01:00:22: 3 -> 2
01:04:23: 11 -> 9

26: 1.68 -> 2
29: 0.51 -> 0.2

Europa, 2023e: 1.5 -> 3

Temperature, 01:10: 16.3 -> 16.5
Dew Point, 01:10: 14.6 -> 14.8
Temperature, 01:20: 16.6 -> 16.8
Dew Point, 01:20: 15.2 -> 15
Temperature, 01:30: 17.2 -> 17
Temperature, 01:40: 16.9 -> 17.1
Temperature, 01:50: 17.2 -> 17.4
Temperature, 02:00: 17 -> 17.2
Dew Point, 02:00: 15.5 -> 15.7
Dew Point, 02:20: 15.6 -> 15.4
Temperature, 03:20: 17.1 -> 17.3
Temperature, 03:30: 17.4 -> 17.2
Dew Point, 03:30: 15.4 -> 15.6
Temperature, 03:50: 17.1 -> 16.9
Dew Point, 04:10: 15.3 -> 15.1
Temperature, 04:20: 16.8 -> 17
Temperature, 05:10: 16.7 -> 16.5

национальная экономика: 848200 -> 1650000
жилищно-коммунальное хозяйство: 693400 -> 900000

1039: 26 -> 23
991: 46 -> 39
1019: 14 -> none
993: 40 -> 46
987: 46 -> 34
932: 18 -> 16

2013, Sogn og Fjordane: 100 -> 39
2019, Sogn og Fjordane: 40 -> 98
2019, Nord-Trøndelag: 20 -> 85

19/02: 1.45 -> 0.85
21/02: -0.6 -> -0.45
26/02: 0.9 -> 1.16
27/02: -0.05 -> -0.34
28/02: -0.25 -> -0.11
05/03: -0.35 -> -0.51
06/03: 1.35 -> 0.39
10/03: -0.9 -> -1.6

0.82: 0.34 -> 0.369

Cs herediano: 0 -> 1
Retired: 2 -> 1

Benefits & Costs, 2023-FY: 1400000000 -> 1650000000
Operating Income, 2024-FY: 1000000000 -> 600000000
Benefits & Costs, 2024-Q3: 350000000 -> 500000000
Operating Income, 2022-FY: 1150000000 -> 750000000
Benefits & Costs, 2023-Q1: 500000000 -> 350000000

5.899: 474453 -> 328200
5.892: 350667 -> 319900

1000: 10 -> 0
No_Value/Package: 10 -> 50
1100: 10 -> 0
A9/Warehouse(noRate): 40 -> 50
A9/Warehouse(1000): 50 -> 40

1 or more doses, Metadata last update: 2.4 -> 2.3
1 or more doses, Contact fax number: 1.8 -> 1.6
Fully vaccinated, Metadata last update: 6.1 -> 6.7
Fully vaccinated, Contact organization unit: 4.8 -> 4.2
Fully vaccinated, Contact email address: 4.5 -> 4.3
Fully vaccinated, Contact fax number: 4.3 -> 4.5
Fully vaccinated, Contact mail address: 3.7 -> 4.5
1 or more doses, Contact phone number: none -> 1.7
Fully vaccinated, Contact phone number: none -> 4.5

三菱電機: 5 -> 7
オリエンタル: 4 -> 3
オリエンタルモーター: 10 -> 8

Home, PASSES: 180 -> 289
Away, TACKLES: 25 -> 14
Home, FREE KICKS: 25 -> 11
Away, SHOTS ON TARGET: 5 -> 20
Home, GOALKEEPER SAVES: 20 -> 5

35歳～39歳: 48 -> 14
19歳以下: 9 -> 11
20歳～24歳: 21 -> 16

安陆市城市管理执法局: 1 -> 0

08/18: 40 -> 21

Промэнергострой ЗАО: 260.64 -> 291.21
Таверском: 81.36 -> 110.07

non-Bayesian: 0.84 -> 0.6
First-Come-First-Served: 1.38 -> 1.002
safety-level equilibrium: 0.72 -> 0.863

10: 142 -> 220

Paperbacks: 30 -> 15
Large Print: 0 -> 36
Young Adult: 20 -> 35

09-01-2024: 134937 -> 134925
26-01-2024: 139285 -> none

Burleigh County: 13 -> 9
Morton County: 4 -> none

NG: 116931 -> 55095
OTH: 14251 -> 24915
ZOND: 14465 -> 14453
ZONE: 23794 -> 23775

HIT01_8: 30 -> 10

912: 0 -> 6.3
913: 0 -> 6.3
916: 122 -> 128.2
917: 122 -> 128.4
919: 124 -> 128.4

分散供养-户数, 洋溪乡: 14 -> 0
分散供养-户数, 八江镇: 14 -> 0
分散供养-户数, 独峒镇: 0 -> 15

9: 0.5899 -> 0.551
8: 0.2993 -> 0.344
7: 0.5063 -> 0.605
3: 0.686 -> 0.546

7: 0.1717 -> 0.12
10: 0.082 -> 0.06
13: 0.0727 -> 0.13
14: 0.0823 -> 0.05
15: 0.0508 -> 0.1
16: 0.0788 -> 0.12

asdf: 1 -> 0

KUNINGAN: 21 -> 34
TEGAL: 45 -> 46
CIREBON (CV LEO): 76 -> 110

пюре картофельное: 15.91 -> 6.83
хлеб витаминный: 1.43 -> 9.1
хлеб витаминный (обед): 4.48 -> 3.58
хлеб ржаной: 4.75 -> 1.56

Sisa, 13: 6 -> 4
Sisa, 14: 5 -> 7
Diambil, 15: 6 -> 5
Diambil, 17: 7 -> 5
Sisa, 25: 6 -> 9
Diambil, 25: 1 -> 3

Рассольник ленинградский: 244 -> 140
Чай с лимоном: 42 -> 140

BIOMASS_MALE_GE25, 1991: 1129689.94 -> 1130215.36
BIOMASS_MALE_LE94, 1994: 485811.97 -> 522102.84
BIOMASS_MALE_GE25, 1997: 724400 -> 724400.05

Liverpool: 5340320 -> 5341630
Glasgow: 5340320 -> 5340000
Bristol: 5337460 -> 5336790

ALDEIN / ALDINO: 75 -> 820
#####
Among the records above, a stretch begins at the line containing "19歳以下: 9 -> 11" and ends at the line containing "ZONE: 23794 -> 23775". Restate that stretch word for word, and nothing else.

### OUTPUT OF THE TASK:
19歳以下: 9 -> 11
20歳～24歳: 21 -> 16

安陆市城市管理执法局: 1 -> 0

08/18: 40 -> 21

Промэнергострой ЗАО: 260.64 -> 291.21
Таверском: 81.36 -> 110.07

non-Bayesian: 0.84 -> 0.6
First-Come-First-Served: 1.38 -> 1.002
safety-level equilibrium: 0.72 -> 0.863

10: 142 -> 220

Paperbacks: 30 -> 15
Large Print: 0 -> 36
Young Adult: 20 -> 35

09-01-2024: 134937 -> 134925
26-01-2024: 139285 -> none

Burleigh County: 13 -> 9
Morton County: 4 -> none

NG: 116931 -> 55095
OTH: 14251 -> 24915
ZOND: 14465 -> 14453
ZONE: 23794 -> 23775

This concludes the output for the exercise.